→ **Teks Sumber**:
>>>>

BIOGRAFI TOKOH

BIOGRAFI TOKOH 

Hasan Al-Banna  (9)

                               Hal-hal yang mendasari berdirinya da’wah.
Perpindahan Al Banna dari tempat kelahirannya Mahmudiyah ke Damanhur kemudian ke Kairo membuatnya banyak mengetahui permasalahan situasi dan kondisi umat Islam.
Dimasa beliau tinggal di Mahmudiyah, daerah yang tenang dan menjaga tradisi Islam dan ajarannya, belum terlintas di benaknya bahwa di ibukota Mesir, Kairo, banyak terjadi penyimpangan dan kerusakan yang menurutnya sangat parah. Belum pernah terbayangkan olehnya bahwa para penulis terkemuka, ulama dan para pakar ada yang bekerja demi kepentingan musuh Islam. Ulama sibuk dengan urusan pribadi dan masyarakat umum dalam keadaan bodoh.
Surat kabar, majalah dan sarana informasi lainnya banyak memuat dan menyebarkan pemikiran yang bertentangan dengan ajaran Islam dan pornografi. Ia pun melihat kemungkaran di mimbar politik, masing-masing partai hanya mementingkan golongannya dan cenderung menjadi ajang permusuhan dan perpecahan ummat.
Masyarakat cenderung tergiring menjauhi nilai-nilai luhur, merasa asing dengan nilai-nilai Islam. Begitupun di Perguruan Tinggi yang tadinya disiapkan untuk menjadi lampu penerang, pusat kebangkitan dan mimbar peradaban, malah menjadi sumber malapetaka, pusat kerusakan dan alat penghancur sehingga banyak orang memahami bahwa Perguruan Tinggi dan Universitas adalah tempat revolusi perlawanan terhadap akhlaq, menentang agama dan memusuhi tradisi yang baik.
Kondisi muslimin di luar Mesir pun sangat mengelisahkannya. Turki yang tadinya menjadi pusat Khilafah Islamiyah, pada tahun 1924 M sudah berubah menjadi negara sekuler. Selain Mesir, negeri-negeri Islam di seluruh penjuru bumi saat ini kebanyakan dalam keadaan terjajah, walhasil perekonomian ummat Islam pun dikuasai oleh orang-orang asing kaum penjajah. Semua itu disaksikan oleh Hasan Al-Banna, sementara kondisi dan situasi semakin memburuk sehingga menyusahkannya dan ia menjadi gelisah. Sampai beliau tidak dapat tidur selama 15 hari di bulan Ramadhan. Akan tetapi ia tidak putus asa, tidak menyerah bahkan semakin bersemangat dan bertekad untuk berbuat sesuatu agar bisa mengembalikan Khilafah Islamiyah, mengusir penjajah dan mengangkat martabat. Dengan kesungguhan, kerja yang tak mengenal lelah dan gerakan yang berkesinambungan, ia yakin cita-cita luhur itu dapat tercapai. Hasan Al-Banna mulai melakukan aktifitasnya dengan menghubungi para pemimpin, tokoh masyarakat dan para ulama. Ia ajak mereka untuk membendung arus kerusakan itu. Ia mendatangi Syeik Ad Dajawi salah seorang ulama Mesir terkemuka, lalu dijelaskannya permasalahan umat kepada Syeikh tersebut. Namun Syeikh ternyata hanya memperlihatkan keprihatinannya saja, menurutnya tidak ada sesuatu yang dapat dilakukan saat ini dengan alasan bahwa Mesir sedang dijajah Inggris yang memiliki kekuatan dan persenjataan yang dapat menghadapi gerakan apapun yang menentangnya.

<<<<

→ **Butir Tugas**:
Kutip kata demi kata bagian teks biografi Hasan Al-Banna dari "Hasan Al-Banna  (9)" sampai dengan "dalam keadaan bodoh.".

→ **Data**:
>>>>

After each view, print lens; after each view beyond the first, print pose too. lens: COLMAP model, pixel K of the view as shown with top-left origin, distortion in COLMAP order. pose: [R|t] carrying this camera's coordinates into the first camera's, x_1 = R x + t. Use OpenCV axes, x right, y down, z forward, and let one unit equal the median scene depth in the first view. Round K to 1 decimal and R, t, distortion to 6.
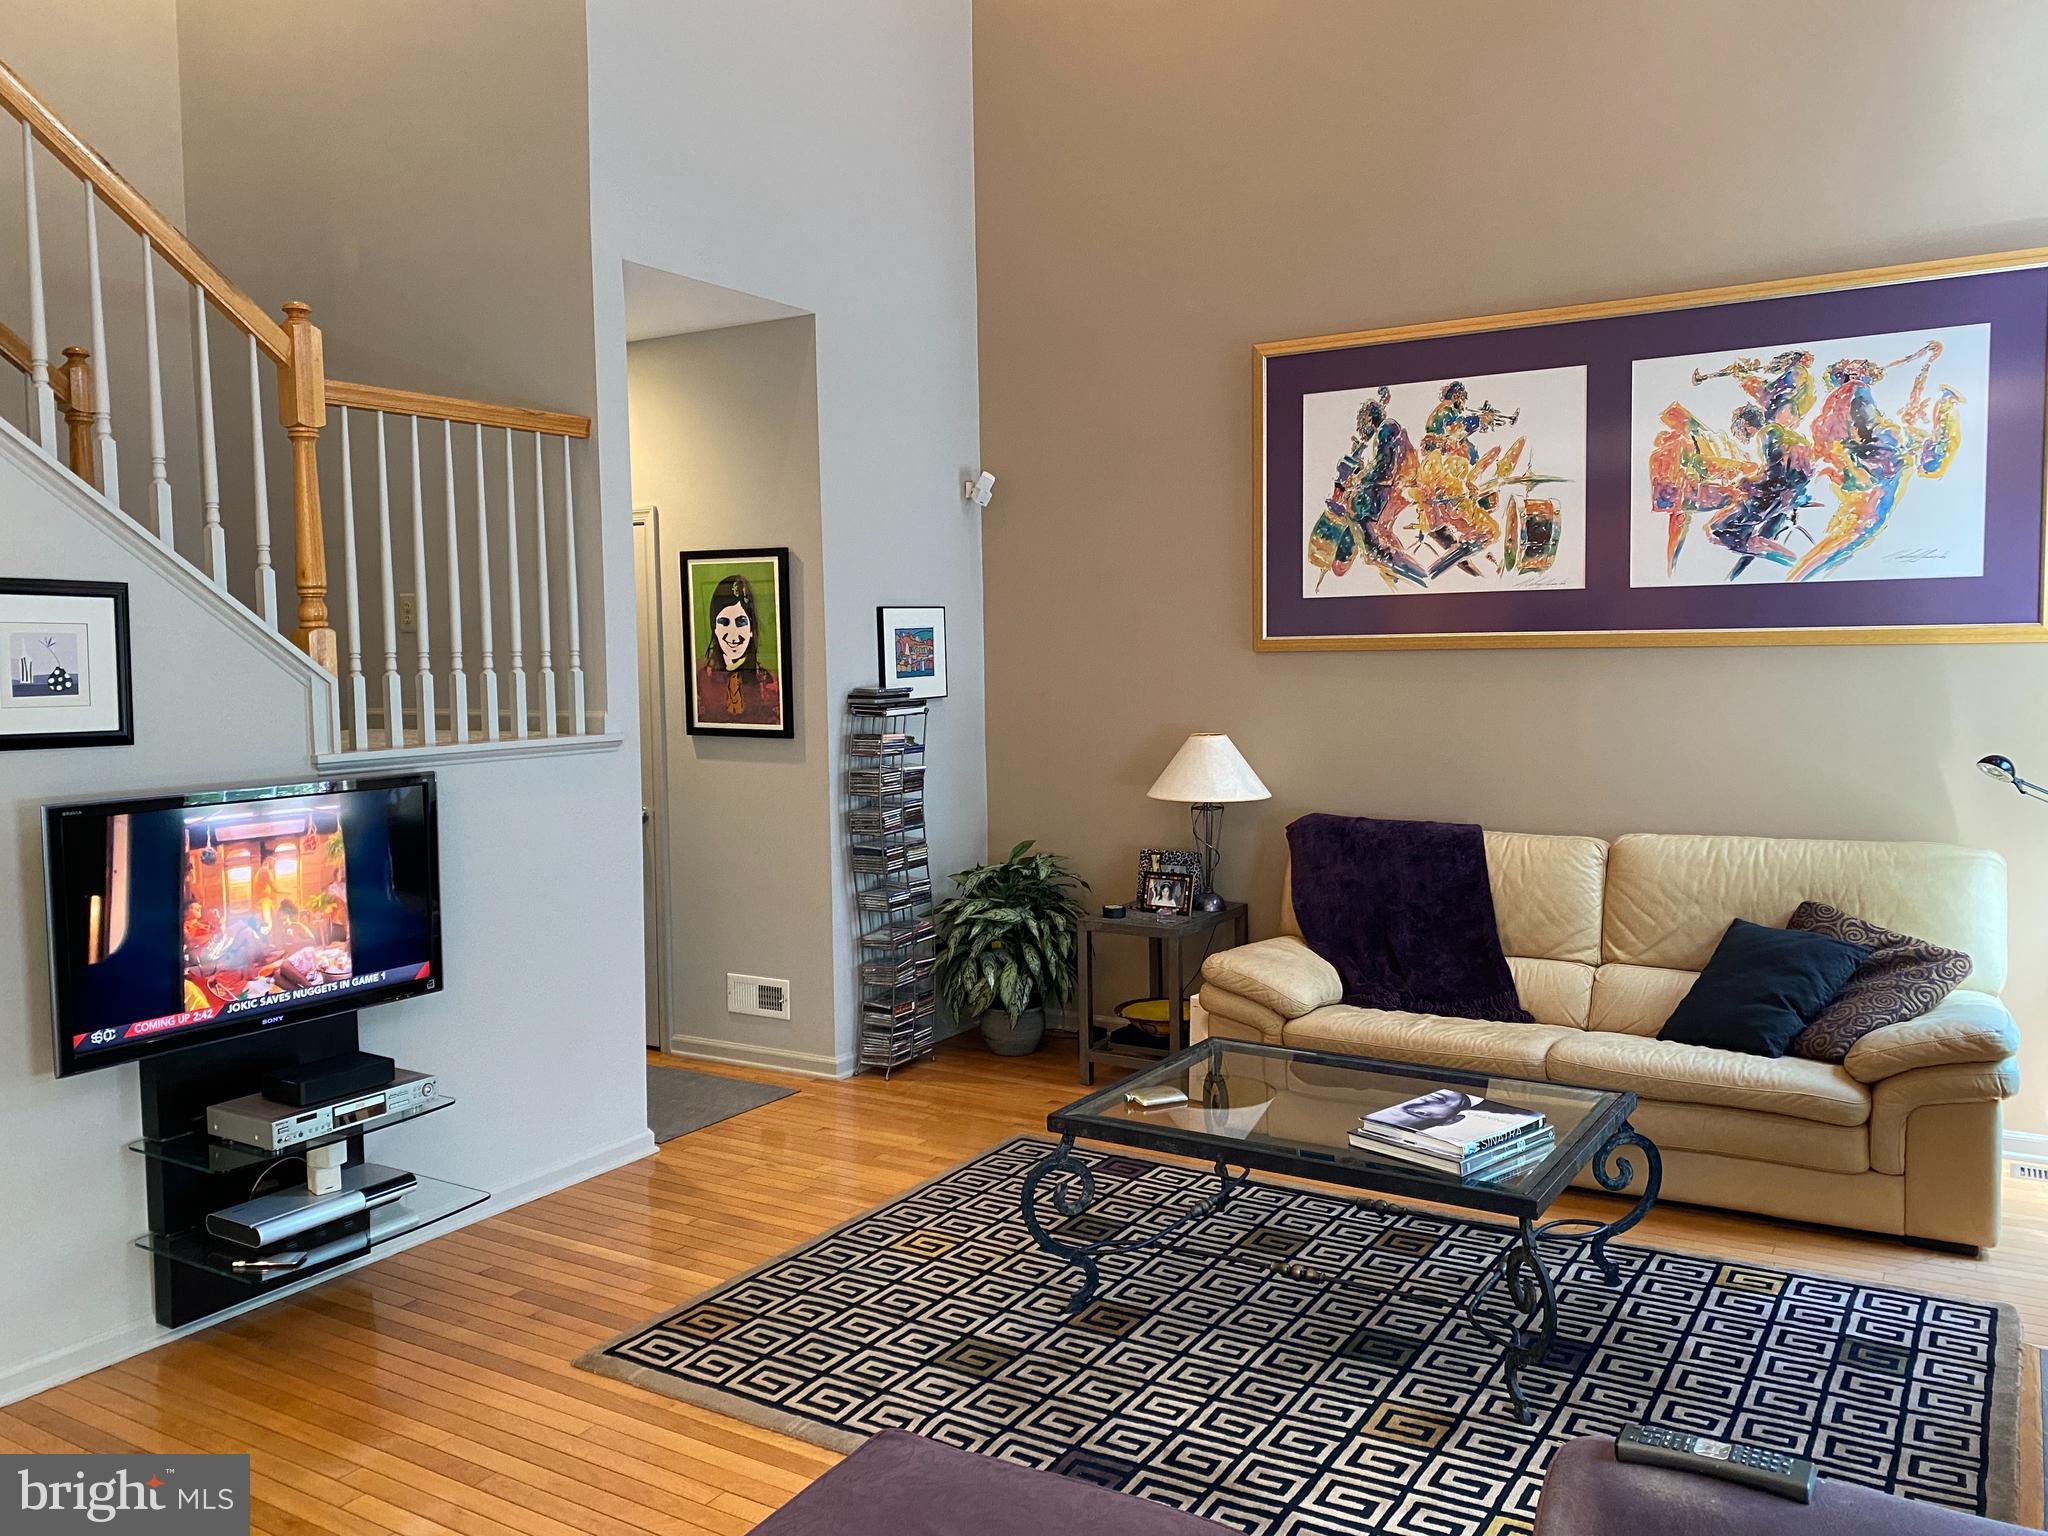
lens RADIAL K [[1513.6, 0, 1030.4], [0, 1513.6, 778.4], [0, 0, 1]] dist [-0.033847, 0.004860]
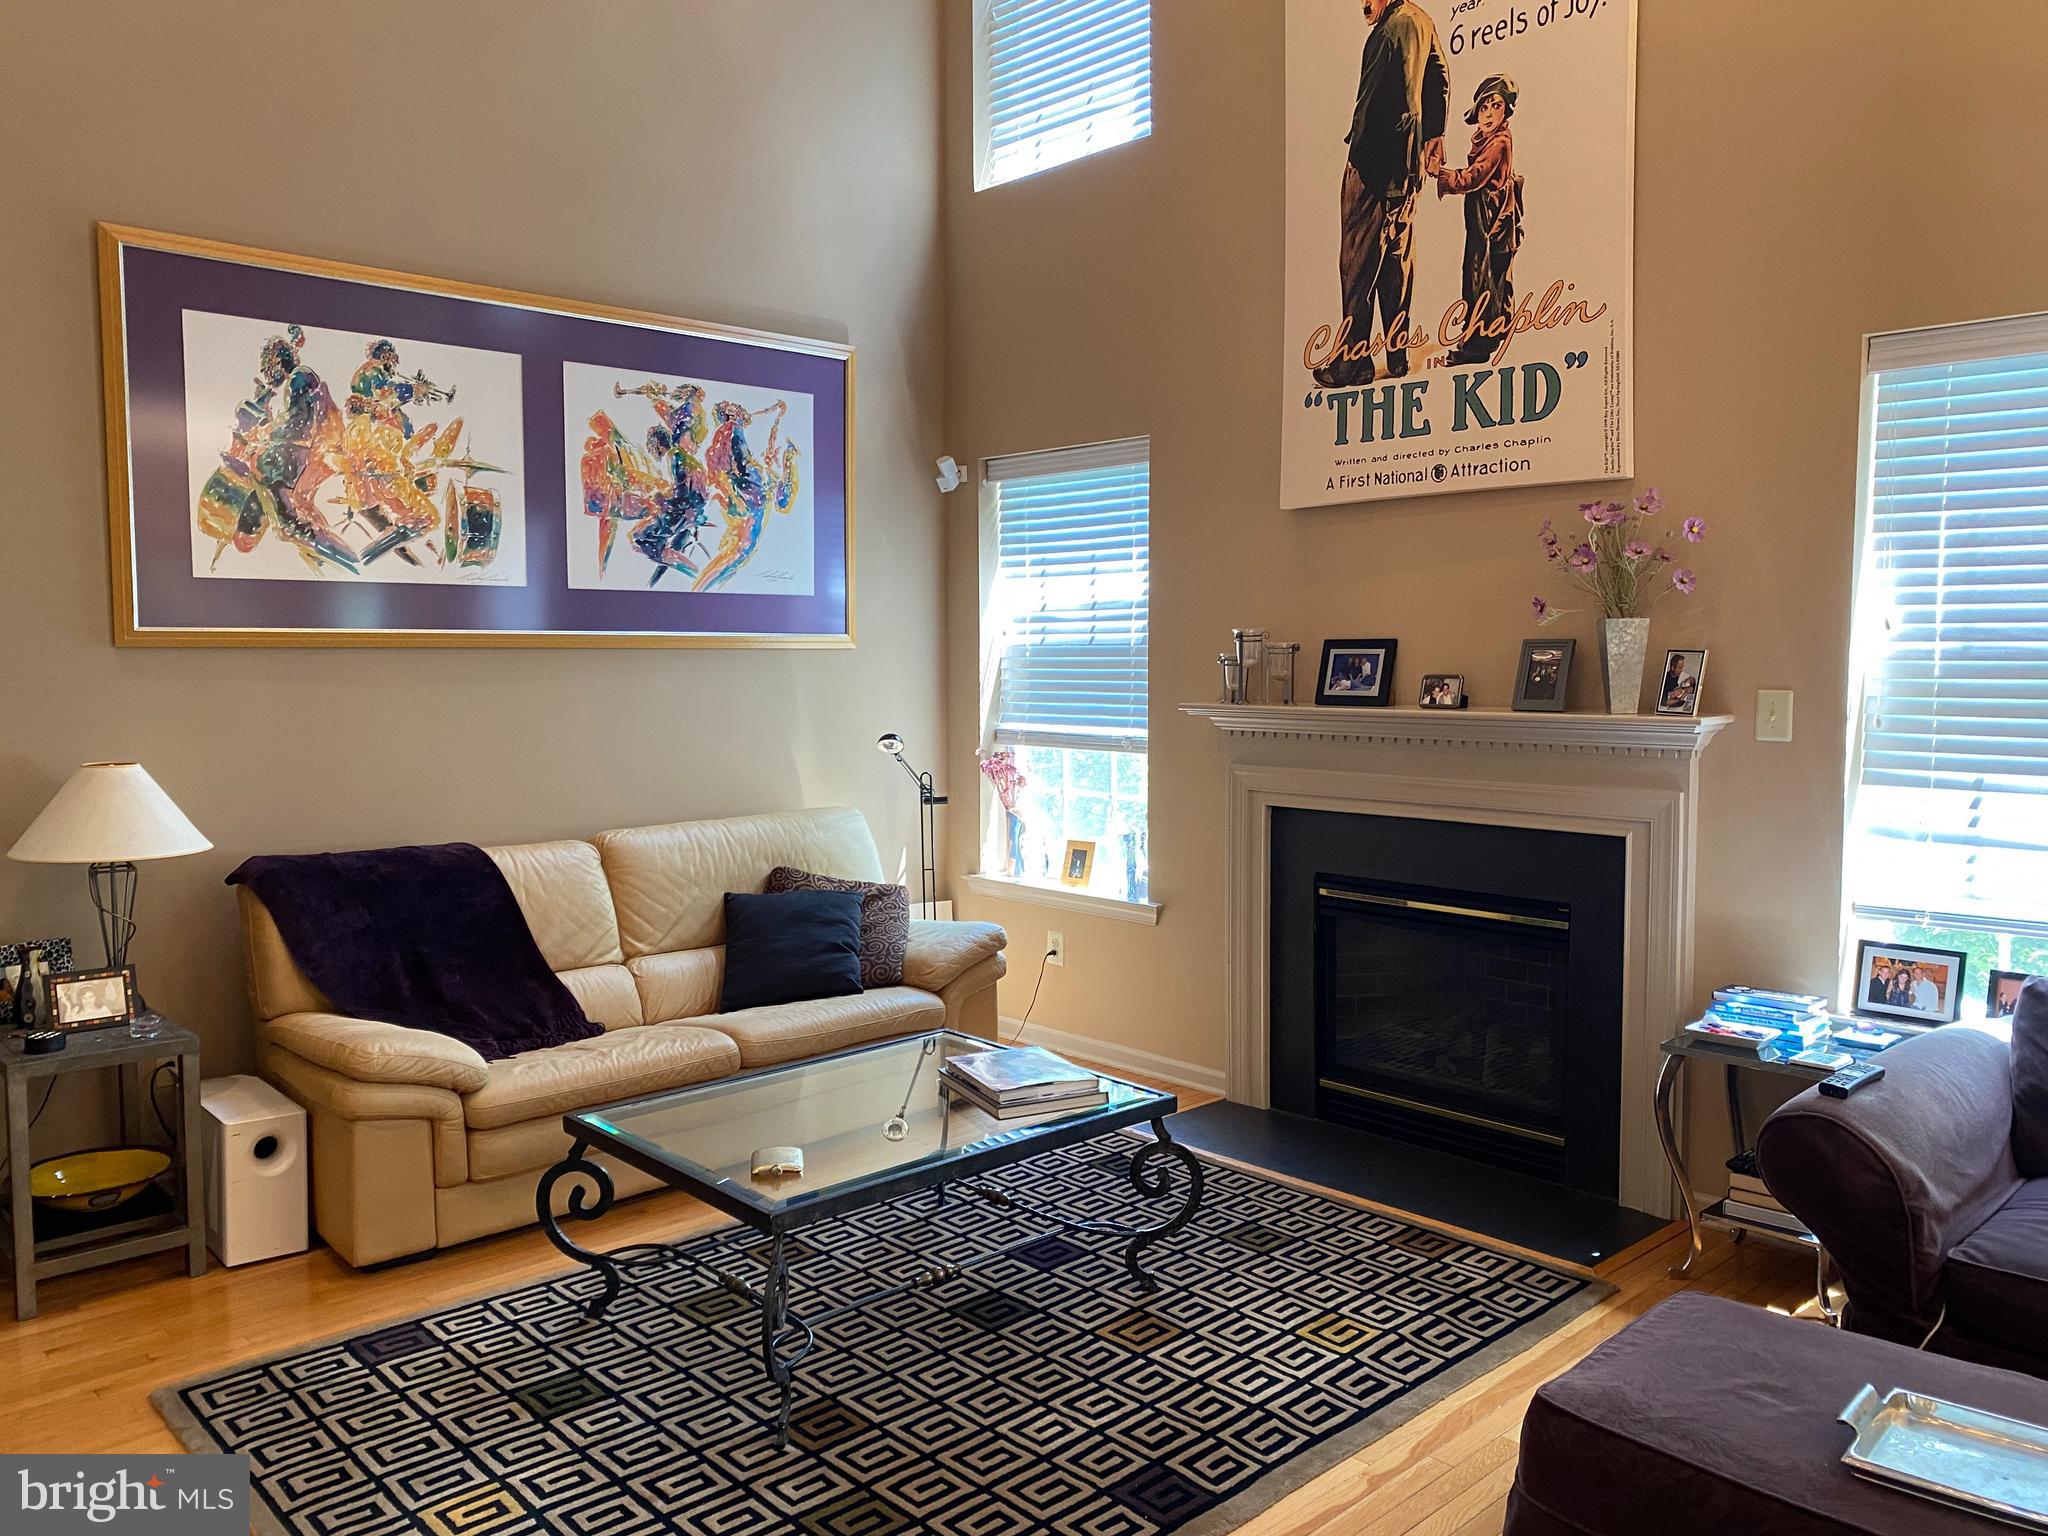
lens RADIAL K [[1513.6, 0, 1030.4], [0, 1513.6, 778.4], [0, 0, 1]] dist [-0.033847, 0.004860]
pose [[0.264502, -0.067636, 0.962010, -0.500107], [0.067619, 0.996383, 0.051461, -0.031668], [-0.962012, 0.051438, 0.268119, 0.445207]]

<<<<

→ **Jawaban Anda**:
Hasan Al-Banna  (9)

                               Hal-hal yang mendasari berdirinya da’wah.
Perpindahan Al Banna dari tempat kelahirannya Mahmudiyah ke Damanhur kemudian ke Kairo membuatnya banyak mengetahui permasalahan situasi dan kondisi umat Islam.
Dimasa beliau tinggal di Mahmudiyah, daerah yang tenang dan menjaga tradisi Islam dan ajarannya, belum terlintas di benaknya bahwa di ibukota Mesir, Kairo, banyak terjadi penyimpangan dan kerusakan yang menurutnya sangat parah. Belum pernah terbayangkan olehnya bahwa para penulis terkemuka, ulama dan para pakar ada yang bekerja demi kepentingan musuh Islam. Ulama sibuk dengan urusan pribadi dan masyarakat umum dalam keadaan bodoh.